Overall, a wealth of evidence suggests that genetics are important in birth timing. Epidemiological studies demonstrate that mothers, sisters, and daughters share risk for preterm birth. Twin and other studies separating genetic and environmental factors indicate that genetics influence birth timing and preterm birth, in addition to environmental risk factors. A number of case‐control studies have identified potential candidate genes associated with preterm birth and birth timing; however, several statistical genetic concerns should be considered to improve the robustness of these findings in the future.
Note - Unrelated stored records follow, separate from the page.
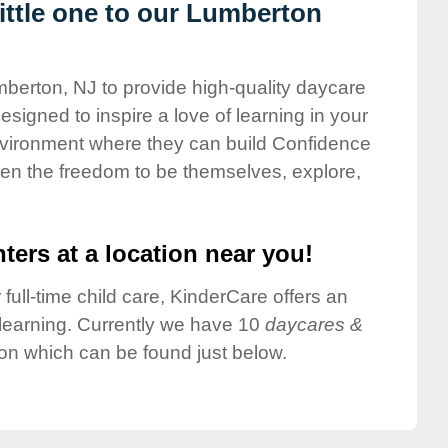
ttle one to our Lumberton
mberton, NJ to provide high-quality daycare
esigned to inspire a love of learning in your
environment where they can build Confidence
dren the freedom to be themselves, explore,
ters at a location near you!
 full-time child care, KinderCare offers an
d learning. Currently we have 10
daycares &
on which can be found just below.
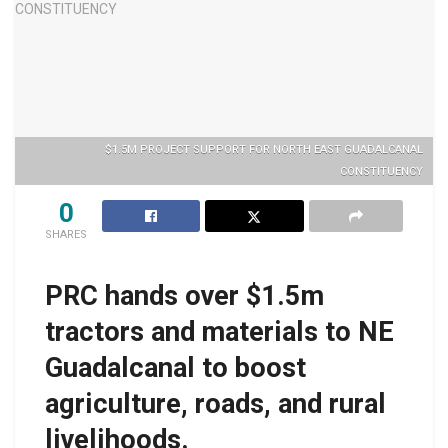
$1.5M PROJECT SUPPORT FOR NORTH EAST GUADALCANAL
CONSTITUENCY
0
SHARES
PRC hands over $1.5m
tractors and materials to NE
Guadalcanal to boost
agriculture, roads, and rural
livelihoods.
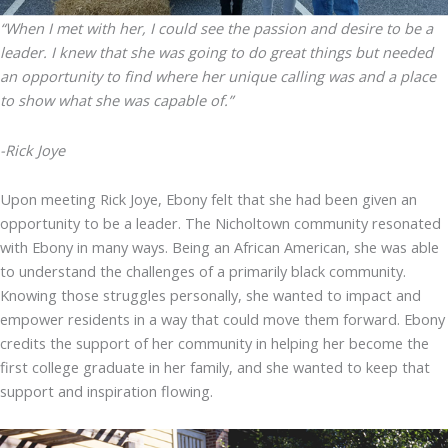
“When I met with her, I could see the passion and desire to be a
leader. I knew that she was going to do great things but needed
an opportunity to find where her unique calling was and a place
to show what she was capable of.”
-Rick Joye
Upon meeting Rick Joye, Ebony felt that she had been given an
opportunity to be a leader. The Nicholtown community resonated
with Ebony in many ways. Being an African American, she was able
to understand the challenges of a primarily black community.
Knowing those struggles personally, she wanted to impact and
empower residents in a way that could move them forward. Ebony
credits the support of her community in helping her become the
first college graduate in her family, and she wanted to keep that
support and inspiration flowing.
A variety of alternative genetic approaches may be undertaken to identify specific genes involved in preterm birth. For example, unbiased genome‐wide screens using either linkage (e.g. affected sib pairs, variance component QTL) or association methods may be used. The ease and relatively low cost of genotypic microarray platforms make whole‐genome association scans an attractive option. Both case‐control and family‐based association methods, in which population stratification is not an issue, could be used for genome‐wide scans. Additionally, nonadditive genetic effects, such as copy number or structural variation, may be important avenues for future research. Such approaches may enable investigators to identify novel genes and pathways involved in birth timing, with important clinical applications.